I just hope I can find a way to balance family, the farm and a bunch of celebrities!
Ethan Hall
Chloe steps around the counter, melting against my chest. I pull her closer, looping my arms around her curvy figure and resting my chin atop her head. When I breathe, I inhale the familiar fragrance of sugar cookies that always seems to follow my fiancée.
“I guess I better pull this off after convincing you to come all the way out here, huh?” she whispers against my shirt.
“This has nothing to do with me,” I sigh. “We’re going to pull this off because we can. This might be the first time we’re left in charge, but we’re not going to mess anything up. We can’t fail as long as we’re together. This Christmas is going to be great. I can feel it.”

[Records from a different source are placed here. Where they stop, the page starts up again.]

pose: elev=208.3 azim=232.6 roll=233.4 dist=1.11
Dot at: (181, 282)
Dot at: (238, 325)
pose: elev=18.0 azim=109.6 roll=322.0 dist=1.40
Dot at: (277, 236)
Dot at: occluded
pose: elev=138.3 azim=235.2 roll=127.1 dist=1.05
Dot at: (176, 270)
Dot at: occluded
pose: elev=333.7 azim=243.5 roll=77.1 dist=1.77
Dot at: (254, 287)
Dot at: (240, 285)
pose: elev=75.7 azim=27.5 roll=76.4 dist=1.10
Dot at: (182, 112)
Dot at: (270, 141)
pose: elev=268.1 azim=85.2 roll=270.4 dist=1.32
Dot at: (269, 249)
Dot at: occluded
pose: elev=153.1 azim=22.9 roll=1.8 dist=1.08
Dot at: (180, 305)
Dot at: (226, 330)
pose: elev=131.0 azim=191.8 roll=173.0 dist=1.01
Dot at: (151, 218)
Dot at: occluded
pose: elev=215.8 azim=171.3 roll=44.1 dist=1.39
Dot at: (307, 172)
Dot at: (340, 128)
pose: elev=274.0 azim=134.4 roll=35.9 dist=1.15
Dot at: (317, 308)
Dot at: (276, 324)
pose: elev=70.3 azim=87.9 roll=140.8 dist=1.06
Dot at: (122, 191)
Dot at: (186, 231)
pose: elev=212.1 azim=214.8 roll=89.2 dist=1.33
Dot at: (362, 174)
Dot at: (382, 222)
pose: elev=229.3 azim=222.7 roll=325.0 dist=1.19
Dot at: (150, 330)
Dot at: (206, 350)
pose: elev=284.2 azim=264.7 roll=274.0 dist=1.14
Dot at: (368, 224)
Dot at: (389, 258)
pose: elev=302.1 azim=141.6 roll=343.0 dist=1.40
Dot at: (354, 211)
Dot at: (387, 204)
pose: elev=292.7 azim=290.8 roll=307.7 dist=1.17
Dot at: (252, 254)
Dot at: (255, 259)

She nods, not answering, and I take a good, long look around the beautifully bedecked lobby. Chloe had spent weeks meticulously decorating the lodge for this holiday season. She’d taken care in choosing every single ornament and garland and light. This woman doesn’t put that much effort into something and not succeed. I just wish she had as much confidence in herself as I do.
“And you didn't have to convince me to do anything,” I add. “I love being here with you. I love Pine Island. I love our life. I love you, Chloe.”
I’ve told my beautiful fiancée a million times that I'm happy as long as I'm by her side, but it seems she can’t hear it enough. As much as it pains me to see her doubt herself, I’m happy to reaffirm my love for her any chance I get.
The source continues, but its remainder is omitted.